HB 890 ties permitting to rigorous scientific criteria and a short recovery timeline, but those standards rest on technical concepts that are difficult to operationalize. Terms like “minimized to the maximum extent practicable,” “measurably altered,” and “recover to pre-disturbance levels within five years” introduce scientific judgment calls that hinge on modeling assumptions, baseline variability, and monitoring design.
Sediment-transport and benthic-recovery models are sensitive to input parameters and to cumulative activities in the basin; one-off project studies may understate cumulative impacts, and the requirement that the department deny permits if criteria cannot be satisfied may incentivize conservative decision-making where uncertainty is high.

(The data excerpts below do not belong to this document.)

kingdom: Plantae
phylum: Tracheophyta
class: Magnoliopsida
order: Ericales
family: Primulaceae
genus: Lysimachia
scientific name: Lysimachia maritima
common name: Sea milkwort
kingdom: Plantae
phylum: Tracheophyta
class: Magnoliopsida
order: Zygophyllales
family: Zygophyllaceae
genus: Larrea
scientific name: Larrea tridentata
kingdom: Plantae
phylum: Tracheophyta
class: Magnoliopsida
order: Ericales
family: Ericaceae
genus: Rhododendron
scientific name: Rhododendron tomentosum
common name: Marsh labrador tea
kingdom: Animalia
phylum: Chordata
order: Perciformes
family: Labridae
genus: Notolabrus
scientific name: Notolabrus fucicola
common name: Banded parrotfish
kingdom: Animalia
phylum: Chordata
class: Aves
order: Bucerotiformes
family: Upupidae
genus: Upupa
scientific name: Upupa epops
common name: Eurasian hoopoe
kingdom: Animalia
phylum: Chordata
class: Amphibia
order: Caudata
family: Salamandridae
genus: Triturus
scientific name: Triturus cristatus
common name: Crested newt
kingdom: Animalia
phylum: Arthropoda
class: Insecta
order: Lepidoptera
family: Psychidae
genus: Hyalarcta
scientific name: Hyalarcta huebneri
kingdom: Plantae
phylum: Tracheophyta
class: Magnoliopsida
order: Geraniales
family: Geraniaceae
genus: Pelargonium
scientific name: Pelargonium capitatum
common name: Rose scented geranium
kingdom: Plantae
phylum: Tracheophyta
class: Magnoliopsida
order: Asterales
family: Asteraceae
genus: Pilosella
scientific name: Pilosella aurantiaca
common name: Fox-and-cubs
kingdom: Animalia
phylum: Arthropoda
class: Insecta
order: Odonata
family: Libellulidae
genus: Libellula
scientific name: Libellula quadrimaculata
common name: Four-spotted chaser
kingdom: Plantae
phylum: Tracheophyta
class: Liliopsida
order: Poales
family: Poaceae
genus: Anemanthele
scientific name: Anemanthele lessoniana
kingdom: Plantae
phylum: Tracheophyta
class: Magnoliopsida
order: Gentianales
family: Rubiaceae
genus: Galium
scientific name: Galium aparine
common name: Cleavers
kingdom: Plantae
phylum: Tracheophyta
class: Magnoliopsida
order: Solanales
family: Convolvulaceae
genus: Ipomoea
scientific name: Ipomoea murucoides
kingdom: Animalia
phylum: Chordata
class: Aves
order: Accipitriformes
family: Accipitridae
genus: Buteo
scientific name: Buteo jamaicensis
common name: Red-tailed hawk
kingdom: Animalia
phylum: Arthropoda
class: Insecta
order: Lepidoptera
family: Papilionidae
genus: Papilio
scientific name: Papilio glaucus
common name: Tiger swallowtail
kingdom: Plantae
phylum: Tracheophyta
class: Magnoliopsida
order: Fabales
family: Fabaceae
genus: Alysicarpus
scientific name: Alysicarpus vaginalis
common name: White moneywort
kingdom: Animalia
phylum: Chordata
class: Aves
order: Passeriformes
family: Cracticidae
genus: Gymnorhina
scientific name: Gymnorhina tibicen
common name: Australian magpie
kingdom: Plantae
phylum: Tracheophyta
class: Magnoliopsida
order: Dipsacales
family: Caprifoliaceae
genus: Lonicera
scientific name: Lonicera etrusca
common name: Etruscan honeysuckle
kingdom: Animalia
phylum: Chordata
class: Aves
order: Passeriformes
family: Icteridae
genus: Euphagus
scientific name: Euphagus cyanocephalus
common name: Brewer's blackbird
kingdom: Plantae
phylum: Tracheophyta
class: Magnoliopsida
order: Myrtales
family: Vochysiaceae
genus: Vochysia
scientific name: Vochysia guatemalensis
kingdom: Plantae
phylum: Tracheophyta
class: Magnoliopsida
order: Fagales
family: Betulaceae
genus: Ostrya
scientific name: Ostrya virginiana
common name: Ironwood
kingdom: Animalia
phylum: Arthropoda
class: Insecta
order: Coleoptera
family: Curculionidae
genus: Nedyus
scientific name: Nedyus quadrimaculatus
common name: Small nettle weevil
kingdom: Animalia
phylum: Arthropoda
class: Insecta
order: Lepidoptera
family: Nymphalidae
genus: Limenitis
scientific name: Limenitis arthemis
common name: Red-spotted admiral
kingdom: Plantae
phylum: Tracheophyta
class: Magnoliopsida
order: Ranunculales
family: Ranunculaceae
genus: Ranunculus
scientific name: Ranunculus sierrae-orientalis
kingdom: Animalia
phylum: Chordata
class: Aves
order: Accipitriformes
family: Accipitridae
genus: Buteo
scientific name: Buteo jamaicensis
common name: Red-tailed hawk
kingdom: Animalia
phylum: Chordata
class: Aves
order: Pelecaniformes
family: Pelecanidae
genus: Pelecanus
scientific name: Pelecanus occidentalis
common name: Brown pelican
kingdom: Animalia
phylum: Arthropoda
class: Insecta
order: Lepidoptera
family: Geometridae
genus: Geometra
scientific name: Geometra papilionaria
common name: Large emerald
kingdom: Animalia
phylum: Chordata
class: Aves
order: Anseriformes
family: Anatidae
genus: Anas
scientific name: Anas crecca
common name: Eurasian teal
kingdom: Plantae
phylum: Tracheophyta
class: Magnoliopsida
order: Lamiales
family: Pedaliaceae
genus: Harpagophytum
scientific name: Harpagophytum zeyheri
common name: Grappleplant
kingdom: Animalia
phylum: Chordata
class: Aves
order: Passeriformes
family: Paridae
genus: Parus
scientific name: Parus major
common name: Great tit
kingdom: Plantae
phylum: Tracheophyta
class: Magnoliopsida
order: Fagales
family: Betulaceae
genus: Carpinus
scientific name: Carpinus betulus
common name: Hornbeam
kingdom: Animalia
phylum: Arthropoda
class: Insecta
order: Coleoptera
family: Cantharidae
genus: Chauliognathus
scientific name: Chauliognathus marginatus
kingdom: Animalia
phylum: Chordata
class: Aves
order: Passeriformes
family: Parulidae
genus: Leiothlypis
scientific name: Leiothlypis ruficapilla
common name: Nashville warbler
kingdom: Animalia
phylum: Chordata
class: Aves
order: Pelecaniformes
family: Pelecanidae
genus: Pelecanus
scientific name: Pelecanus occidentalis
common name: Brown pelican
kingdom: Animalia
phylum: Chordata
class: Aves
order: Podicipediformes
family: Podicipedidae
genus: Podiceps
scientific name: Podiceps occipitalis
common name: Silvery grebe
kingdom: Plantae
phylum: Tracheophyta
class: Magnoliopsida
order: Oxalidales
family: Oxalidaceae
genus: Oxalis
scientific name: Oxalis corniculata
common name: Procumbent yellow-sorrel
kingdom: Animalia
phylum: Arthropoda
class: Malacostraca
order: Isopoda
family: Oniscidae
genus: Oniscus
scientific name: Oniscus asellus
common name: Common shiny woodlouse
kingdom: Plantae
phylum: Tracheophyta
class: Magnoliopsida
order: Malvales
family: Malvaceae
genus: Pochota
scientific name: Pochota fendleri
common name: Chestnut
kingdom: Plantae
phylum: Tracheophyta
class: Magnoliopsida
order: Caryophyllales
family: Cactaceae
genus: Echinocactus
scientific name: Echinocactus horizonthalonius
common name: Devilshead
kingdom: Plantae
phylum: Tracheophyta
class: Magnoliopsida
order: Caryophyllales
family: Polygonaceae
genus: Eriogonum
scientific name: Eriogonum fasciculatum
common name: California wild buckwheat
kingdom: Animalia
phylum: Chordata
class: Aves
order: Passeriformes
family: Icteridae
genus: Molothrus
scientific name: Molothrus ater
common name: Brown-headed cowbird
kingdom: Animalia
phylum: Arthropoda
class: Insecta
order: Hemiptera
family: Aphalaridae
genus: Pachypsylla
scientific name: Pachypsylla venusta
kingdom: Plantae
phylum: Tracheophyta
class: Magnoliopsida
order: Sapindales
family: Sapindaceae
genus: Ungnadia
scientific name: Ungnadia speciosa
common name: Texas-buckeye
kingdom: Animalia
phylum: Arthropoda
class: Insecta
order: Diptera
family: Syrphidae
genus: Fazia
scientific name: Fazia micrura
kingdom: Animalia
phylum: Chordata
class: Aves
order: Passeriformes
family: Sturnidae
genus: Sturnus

Procedurally, the department’s sole authority to select independent reviewers while relying on applicant-funded escrow creates a hybrid that mitigates direct applicant control but leaves unresolved questions about escrow sizing, timing, and appeals if reviewers disagree. The statute references ecological screening levels by rule or federal guidelines (NOAA ERL as an example), but until the department adopts clear numeric thresholds or implementation rules, applicants and reviewers may face disputes over which benchmarks are controlling.
Finally, although the bill preserves federal jurisdiction where applicable, overlapping state and federal technical standards can produce duplicative studies, inconsistent findings, and coordination challenges with agencies such as the U.S. Army Corps of Engineers or NOAA.